▶ _SÉRIE D'EXERCICES_:
[A] Dans le texte sur la croyance, qu'a déclaré Polyénus après s'être rangé à l'avis d'Épicure ?
[B] Reprenez le texte sur la croyance après sa dernière phrase et poursuivez-le, s'il vous plaît.

L’objection, qui se présente comme d’elle-même ; est celle-ci. Comment dire que juger, c’est vouloir ? Puis-je ne pas vouloir que deux et deux fassent quatre ? Le propre des vérités de ce genre n’est-il pas de s’imposer sans résistance possible ? N’y croit-on pas dès qu’on les comprend ? Je ne veux pas que les trois angles d’un triangle soient égaux à deux droits : cela est, que je le veuille ou non.

Qu’il y ait là une véritable nécessité, mais seulement pour la pensée, c’est ce que personne ne conteste, et ce que nous avons reconnu tout à l’heure. Mais autre chose est la nécessité de penser ou de lier des idées ; autre chose, la nécessité de croire, c’est-à-dire de poser comme vraies absolument les synthèses que l’esprit ne peut rompre. À la rigueur, on peut comprendre une vérité géométrique, sans y croire. Polyénus grand mathématicien, dont parle Cicéron[1], s’étant rangé à l’avis d’Épicure, déclara que toute la géométrie était fausse : il ne l’avait pourtant pas oubliée. Les épicuriens, gens fort dogmatiques d’ailleurs, ne croyaient pas aux mathématiques : les sceptiques en doutaient. Seulement, comme nous n’avons d’ordinaire aucune raison de contester les vérités de cet ordre, nous y croyons en même temps que nous y pensons. Parce qu’il est spontané notre assentiment fait pour ainsi dire corps avec l’idée : et la nécessité de l’idée s’étend en quelque façon à l’assentiment qui l’accompagne. Mais c’est là une illusion psychologique. La croyance, ici même, est autre chose que la pensée ; c’est pour cette raison qu’elle peut survivre à la pensée, et que nous pouvons, comme disait Descartes, tenir encore certaines propositions pour vraies, après même que nous avons cessé d’y penser, c’est-à-dire d’en apercevoir clairement, et d’en sentir la nécessité.

▶ _DONNÉES FOURNIES_:
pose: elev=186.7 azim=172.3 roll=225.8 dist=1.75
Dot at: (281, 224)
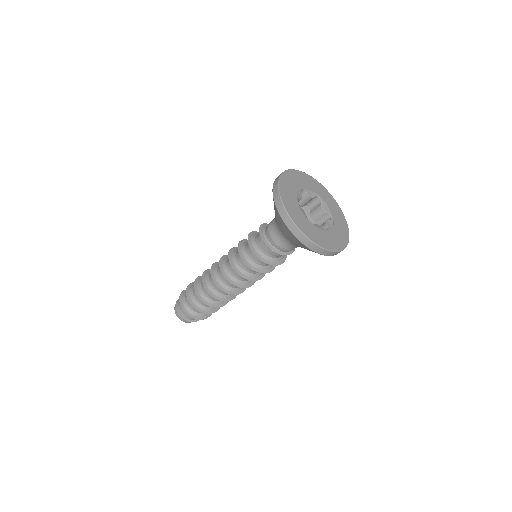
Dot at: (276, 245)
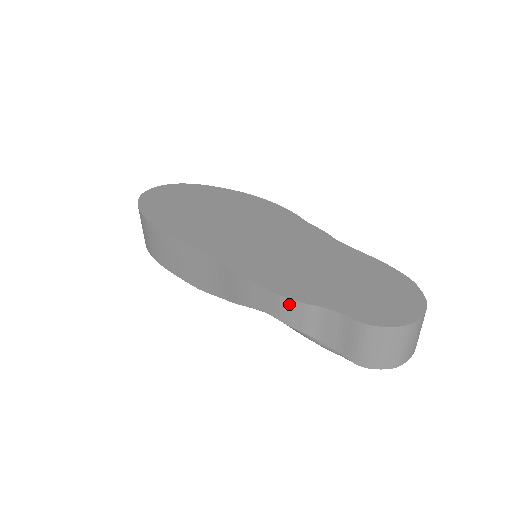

▶ _CORRIGÉS_:
[A] Il a déclaré que toute la géométrie était fausse.

[B]
Dire que croire, c’est vouloir, ce n’est pas dire qu’on croit ce qu’on veut. Personne, en effet, ne soutient que la croyance soit un acte de volonté arbitraire, et ne soit qu’un acte de volonté. Il faut des raisons à la croyance, comme il faut des motifs à la volonté. Croire pourtant, c’est vouloir, c’est-à-dire s’arrêter à une idée, se décider à l’affirmer, la choisir entre plusieurs, la fixer comme définitive, non seulement pour notre pensée actuelle, mais pour toujours et pour toute pensée. C’est assurément faire autre chose que de se la représenter.

  1. Acad., II, 33, 106.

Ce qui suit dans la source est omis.